Los Angeles artist Mario Ybarra Jr. visited the Getty this summer to speak to 107 interns gathered for Arts Summit. This annual event, organized by the Getty Foundation for its Multicultural Undergraduate Internship Program, offers a day of talks and community for Getty interns considering careers in the arts. And every year, a different leader from the city’s arts community offers a rousing and inspiring keynote.
In this year’s talk, Mario shared the six steps of a creative process essential to his successful career as an artist. He explained this process by putting it in context of the time he baked a chocolate cake for his mom’s birthday under the pressure of having to top the cake his sister had baked the year before.
The six steps in any a creative process, he said, are:
- intent
- content
- context
- production
- distribution
- documentation
His intent was to bake an amazing cake. The content was a chocolate cake, and the context was the need to celebrate his mother’s birthday. For the production phase, he found a recipe, bought the ingredients, and assembled the cake. The next step was distribution, when he had to present the cake to his family and convince them it was amazing. Finally, there was documentation, as he had to leave proof that he had made, if not an amazing cake, at least some kind of cake.
Along the way, Mario brought out the inner third-grader in all of us as he had us outline our hands on a sheet of paper, like a Thanksgiving turkey hand.

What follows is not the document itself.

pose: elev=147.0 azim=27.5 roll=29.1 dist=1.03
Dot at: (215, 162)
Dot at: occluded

On each of the four wings, the head, and the belly, Mario instructed us to outline the six steps of his creative process. The diagram acts as a memory aid and reminds us that each of our hands, literally and symbolically, is unique.
Though he simplified the six steps through his cake-baking story to show that they could be applied to everyday problem solving, Mario’s main point was that this was a process that an artist should follow every day. He stressed the importance of not only creating great work that has intent, content, and context, but also promoting one’s work and purpose as an artist to the outside world through production, distribution, and documentation. And when you got to the end of the process, documentation acts as a springboard to start the next artwork.
It is possible to be at different points in this process on a daily basis; one moment we can be at intent (why am I here?) and another at distribution (how can I let it be known that I am here and what my purpose is).
Our individual “turkey hands,” which we each took home from the day, remind us not only of Mario’s inspiring words but also that each of our hands, but also the distinct touch each of us brings to everything we do. It was a perfect message for the interns in the audience, who represent many different backgrounds and have been working at a wide variety of arts organizations and museums across L.A. County. Our diverse experiences make up the unique fabric of the Multicultural Undergraduate Internship program, which now has over 3,000 alumni, each of whom contributes to an extraordinary narrative and legacy.